▶ [Texto]
2. A este pensamento podemos nos
referir ao reafirmar o estrito vínculo dos “milagres-sinais” realizados por Jesus
com o chamado à fé. Com efeito, tais milagres demostravam a existência
da ordem sobrenatural, que é objeto da fé. A quem os observava e, particularmente,
a quem os experimentava pessoalmente, esses milagres fizeram-lhes constatar que
a ordem da natureza não esgota toda a realidade. O universo em que vive o homem
não está encerrado apenas no quadro da ordem das coisas accessíveis aos
sentidos e ao próprio intelecto condicionado pelo conhecimento sensível. O milagre
é “sinal” de que esta ordem é superada pela “força do alto”, e, portanto,
também está sujeita a ela. Esta “força do alto” (Lc 24,49),
isto é, o próprio Deus, está acima de toda a ordem da natureza. Ele dirige essa
ordem natural e, ao mesmo tempo, dá a conhecer que - mediante esta ordem e acima
dela - o destino do homem é o reino de Deus. Os milagres de Cristo
são “sinais” desse reino.
Ressurreição de Lázaro |
3. Os milagres, no entanto, não
estão em contraposição com as forças e as leis da natureza, mas
comportam apenas certa “suspensão” experimentável da sua função ordinária, não
sua anulação. Com efeito, os milagres descritos no Evangelho indicam a existência
de um Poder que supera as forças e as leis da natureza, mas que, ao mesmo tempo, atua
em sintonia com as exigências da própria natureza, ainda que acima da sua atual
capacidade normal. Não é isso que acontece, por exemplo, em toda cura milagrosa?

▶ [Atividade A] Nos registros, renomeie "Person at" para "Individual at", começando na linha que contém "right ankle: (455, 603, 30)" e parando depois da linha que contém "right elbow: (330, 155, -21)". Reproduza só essas linhas, sem nenhuma outra alteração.
O texto e os registros não têm nenhuma relação entre si.

▶ [Material do exercício]
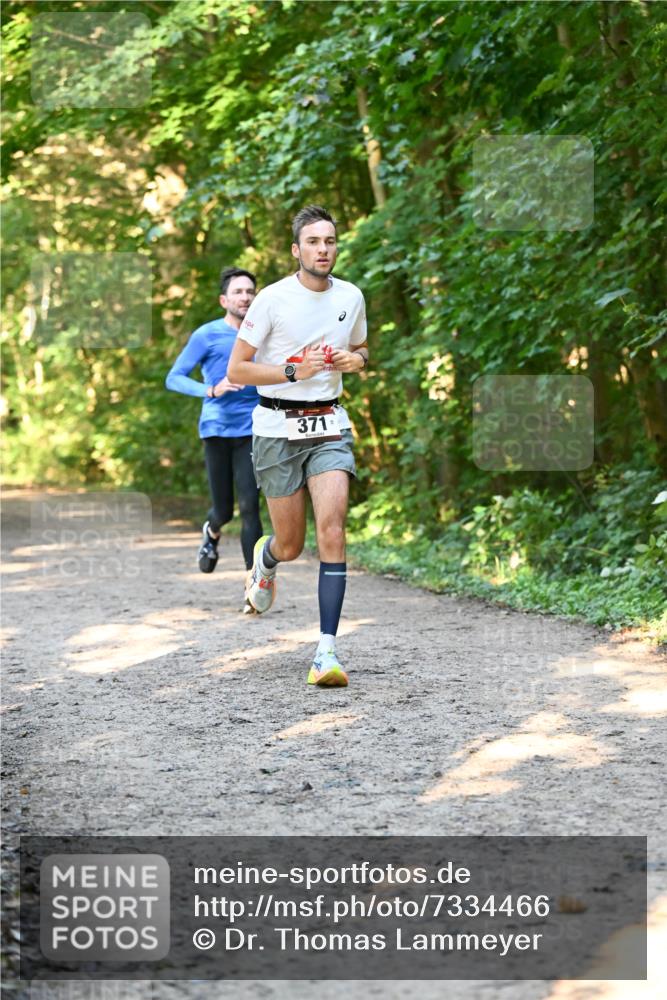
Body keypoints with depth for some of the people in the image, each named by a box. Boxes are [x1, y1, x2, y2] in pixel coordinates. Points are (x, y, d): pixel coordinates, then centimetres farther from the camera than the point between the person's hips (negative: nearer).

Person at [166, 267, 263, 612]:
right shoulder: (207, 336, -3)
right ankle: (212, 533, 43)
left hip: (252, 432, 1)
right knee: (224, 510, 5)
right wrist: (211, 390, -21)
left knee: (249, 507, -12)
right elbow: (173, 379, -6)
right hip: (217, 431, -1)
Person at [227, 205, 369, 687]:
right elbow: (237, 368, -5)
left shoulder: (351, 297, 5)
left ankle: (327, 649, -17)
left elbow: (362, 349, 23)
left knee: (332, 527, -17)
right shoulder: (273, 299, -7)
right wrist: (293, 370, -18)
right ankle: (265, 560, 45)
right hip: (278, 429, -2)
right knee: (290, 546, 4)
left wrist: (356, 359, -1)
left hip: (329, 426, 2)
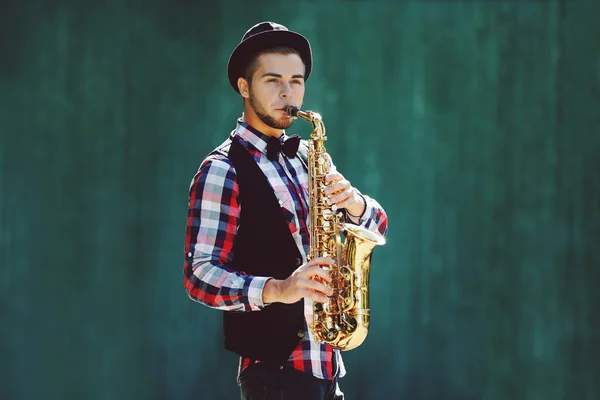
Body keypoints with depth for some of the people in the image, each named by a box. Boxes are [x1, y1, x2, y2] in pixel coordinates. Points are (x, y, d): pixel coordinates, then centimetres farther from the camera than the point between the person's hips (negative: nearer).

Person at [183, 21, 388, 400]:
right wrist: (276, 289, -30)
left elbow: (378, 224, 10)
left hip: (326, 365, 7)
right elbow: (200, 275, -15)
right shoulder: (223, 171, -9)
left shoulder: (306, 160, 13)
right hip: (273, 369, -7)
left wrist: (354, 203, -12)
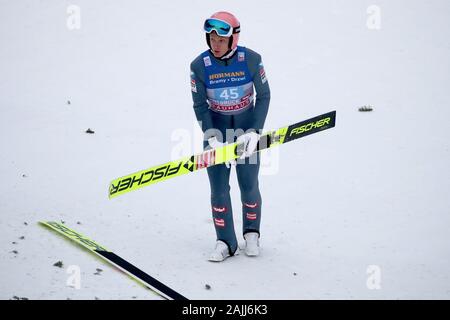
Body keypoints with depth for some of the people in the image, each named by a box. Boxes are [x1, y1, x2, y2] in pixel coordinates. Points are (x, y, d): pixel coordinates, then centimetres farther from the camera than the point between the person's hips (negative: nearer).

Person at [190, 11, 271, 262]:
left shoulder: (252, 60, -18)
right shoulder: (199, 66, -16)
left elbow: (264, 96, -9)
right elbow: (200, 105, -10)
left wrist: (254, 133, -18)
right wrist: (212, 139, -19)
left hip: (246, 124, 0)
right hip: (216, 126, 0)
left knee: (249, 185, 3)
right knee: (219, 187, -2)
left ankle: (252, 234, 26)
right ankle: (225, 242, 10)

...

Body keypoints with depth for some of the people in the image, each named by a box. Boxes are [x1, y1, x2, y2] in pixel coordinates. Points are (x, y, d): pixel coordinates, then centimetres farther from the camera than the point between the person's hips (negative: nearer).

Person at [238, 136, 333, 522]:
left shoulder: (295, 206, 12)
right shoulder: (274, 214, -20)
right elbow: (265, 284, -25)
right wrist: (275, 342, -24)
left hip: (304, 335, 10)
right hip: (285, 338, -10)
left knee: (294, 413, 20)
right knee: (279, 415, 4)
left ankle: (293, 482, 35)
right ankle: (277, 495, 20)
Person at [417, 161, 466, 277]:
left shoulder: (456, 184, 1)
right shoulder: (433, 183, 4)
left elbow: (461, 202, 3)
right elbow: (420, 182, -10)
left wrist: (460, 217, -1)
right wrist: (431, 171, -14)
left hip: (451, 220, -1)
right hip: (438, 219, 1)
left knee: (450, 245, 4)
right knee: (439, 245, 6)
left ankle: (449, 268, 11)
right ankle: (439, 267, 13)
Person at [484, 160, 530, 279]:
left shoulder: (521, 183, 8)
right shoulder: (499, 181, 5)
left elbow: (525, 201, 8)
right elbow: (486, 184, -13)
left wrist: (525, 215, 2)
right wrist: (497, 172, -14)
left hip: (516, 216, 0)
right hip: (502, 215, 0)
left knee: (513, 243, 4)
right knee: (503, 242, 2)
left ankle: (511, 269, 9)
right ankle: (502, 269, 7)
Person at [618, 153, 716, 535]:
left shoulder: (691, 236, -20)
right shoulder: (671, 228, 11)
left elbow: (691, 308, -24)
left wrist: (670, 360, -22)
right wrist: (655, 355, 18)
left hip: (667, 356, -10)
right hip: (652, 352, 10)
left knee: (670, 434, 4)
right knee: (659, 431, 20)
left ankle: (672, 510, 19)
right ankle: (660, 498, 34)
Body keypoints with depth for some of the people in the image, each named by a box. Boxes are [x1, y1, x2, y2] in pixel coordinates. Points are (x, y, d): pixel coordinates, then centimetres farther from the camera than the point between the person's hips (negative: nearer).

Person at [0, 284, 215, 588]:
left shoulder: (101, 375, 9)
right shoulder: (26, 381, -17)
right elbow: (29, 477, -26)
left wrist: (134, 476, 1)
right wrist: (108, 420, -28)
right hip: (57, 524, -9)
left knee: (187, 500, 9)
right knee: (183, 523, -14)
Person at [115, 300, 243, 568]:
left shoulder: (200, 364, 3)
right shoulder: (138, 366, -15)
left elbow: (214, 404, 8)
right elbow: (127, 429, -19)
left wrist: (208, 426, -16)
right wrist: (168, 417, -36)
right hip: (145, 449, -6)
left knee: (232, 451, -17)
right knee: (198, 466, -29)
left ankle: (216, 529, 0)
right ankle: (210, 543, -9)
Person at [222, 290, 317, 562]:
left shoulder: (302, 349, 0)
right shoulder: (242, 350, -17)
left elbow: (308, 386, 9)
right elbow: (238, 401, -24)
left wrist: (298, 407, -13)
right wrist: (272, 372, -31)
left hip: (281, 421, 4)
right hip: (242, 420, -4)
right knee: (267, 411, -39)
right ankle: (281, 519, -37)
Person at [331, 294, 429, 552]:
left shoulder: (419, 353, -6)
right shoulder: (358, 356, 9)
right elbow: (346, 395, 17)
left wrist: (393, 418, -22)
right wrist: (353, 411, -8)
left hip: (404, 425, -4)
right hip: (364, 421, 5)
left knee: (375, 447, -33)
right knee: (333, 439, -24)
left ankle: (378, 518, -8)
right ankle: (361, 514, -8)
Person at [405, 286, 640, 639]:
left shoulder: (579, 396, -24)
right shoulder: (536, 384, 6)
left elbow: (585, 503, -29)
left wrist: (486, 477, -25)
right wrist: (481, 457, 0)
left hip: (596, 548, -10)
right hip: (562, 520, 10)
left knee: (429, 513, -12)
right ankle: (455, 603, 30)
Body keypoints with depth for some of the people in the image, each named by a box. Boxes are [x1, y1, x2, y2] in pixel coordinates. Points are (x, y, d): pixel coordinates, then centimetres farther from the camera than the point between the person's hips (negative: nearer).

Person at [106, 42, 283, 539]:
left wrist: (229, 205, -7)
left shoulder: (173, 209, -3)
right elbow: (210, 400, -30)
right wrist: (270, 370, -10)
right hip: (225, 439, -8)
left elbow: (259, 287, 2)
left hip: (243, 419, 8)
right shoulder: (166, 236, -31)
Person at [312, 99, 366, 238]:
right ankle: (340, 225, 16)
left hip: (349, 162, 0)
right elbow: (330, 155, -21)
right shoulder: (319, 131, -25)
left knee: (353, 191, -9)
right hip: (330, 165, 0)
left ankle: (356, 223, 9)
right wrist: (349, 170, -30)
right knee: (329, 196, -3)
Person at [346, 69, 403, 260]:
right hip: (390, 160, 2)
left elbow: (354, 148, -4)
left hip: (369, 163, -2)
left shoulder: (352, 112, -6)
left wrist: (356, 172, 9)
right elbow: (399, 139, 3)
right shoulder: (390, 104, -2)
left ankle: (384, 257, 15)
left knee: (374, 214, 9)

▶ [Atividade B] Liste as diferentes expressões que o texto sobre os milagres põe entre aspas, cada uma uma única vez.

▶ [Resposta esperada A]
right ankle: (455, 603, 30)
Body keypoints with depth for some of the people in the image, each named by a box. Boxes are [x1, y1, x2, y2] in pixel coordinates. Points are (x, y, d): pixel coordinates, then centimetres farther from the camera than the point between the person's hips (negative: nearer).

Individual at [106, 42, 283, 539]:
left wrist: (229, 205, -7)
left shoulder: (173, 209, -3)
right elbow: (210, 400, -30)
right wrist: (270, 370, -10)
right hip: (225, 439, -8)
left elbow: (259, 287, 2)
left hip: (243, 419, 8)
right shoulder: (166, 236, -31)
Individual at [312, 99, 366, 238]:
right ankle: (340, 225, 16)
left hip: (349, 162, 0)
right elbow: (330, 155, -21)

▶ [Resposta esperada B]
- milagres-sinais
- sinal
- força do alto
- sinais
- suspensão